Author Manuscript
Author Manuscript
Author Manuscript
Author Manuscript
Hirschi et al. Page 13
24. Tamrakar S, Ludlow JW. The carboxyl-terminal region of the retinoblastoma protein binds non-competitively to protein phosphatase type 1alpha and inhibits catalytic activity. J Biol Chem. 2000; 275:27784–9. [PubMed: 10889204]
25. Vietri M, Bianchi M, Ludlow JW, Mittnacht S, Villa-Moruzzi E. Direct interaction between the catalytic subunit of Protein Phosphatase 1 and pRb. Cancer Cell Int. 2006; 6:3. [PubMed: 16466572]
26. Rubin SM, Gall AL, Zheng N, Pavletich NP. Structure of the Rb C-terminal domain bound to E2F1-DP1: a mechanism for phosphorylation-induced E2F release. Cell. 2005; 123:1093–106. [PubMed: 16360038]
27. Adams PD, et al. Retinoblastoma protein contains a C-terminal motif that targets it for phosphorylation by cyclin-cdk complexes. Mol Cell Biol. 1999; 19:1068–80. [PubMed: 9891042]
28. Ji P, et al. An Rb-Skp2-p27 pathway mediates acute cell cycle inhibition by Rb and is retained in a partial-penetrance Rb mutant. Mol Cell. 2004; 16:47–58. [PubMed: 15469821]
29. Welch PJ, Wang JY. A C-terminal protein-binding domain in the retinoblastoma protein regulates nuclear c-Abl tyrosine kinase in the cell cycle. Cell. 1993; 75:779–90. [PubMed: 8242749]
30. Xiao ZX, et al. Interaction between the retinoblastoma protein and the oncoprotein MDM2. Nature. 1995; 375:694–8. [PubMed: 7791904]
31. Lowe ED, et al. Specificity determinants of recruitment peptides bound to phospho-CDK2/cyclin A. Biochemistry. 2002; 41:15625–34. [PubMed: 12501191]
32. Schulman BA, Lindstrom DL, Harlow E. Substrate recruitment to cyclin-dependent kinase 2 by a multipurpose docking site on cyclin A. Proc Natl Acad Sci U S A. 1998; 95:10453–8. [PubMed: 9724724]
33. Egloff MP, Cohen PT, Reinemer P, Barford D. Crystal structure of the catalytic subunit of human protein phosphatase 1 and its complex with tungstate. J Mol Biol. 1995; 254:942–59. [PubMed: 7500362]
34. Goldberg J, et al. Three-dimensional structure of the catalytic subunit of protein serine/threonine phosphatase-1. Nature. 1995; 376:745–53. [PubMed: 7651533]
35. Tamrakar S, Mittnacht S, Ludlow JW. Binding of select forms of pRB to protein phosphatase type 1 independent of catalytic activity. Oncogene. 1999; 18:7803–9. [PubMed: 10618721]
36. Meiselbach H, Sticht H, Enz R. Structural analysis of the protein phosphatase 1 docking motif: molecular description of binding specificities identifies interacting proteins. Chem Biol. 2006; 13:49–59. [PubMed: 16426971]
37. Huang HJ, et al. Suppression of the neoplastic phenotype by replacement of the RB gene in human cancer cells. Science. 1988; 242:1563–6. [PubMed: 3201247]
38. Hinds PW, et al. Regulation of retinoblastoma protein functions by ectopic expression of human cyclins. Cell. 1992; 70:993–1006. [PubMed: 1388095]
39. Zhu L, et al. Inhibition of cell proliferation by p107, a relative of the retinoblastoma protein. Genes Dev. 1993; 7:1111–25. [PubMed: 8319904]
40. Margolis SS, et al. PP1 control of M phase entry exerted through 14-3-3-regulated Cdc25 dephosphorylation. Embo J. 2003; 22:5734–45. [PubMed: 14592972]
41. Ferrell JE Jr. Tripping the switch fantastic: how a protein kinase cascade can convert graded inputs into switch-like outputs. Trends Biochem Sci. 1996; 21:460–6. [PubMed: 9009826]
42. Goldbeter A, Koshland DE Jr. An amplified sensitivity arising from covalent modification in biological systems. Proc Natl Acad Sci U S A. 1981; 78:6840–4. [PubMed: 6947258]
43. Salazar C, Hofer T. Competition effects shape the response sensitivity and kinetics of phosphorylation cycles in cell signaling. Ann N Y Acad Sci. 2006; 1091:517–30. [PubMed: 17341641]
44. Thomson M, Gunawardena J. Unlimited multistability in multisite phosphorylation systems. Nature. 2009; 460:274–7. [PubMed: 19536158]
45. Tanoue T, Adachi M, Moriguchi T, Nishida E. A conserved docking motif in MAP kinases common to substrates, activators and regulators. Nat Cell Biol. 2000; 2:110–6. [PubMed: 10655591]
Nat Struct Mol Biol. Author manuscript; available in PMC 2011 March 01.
————
Task requirements | The word "sensitivity" may appear in lines of the entries. State how many lines hold it, as a number alone.

Expected answer | 2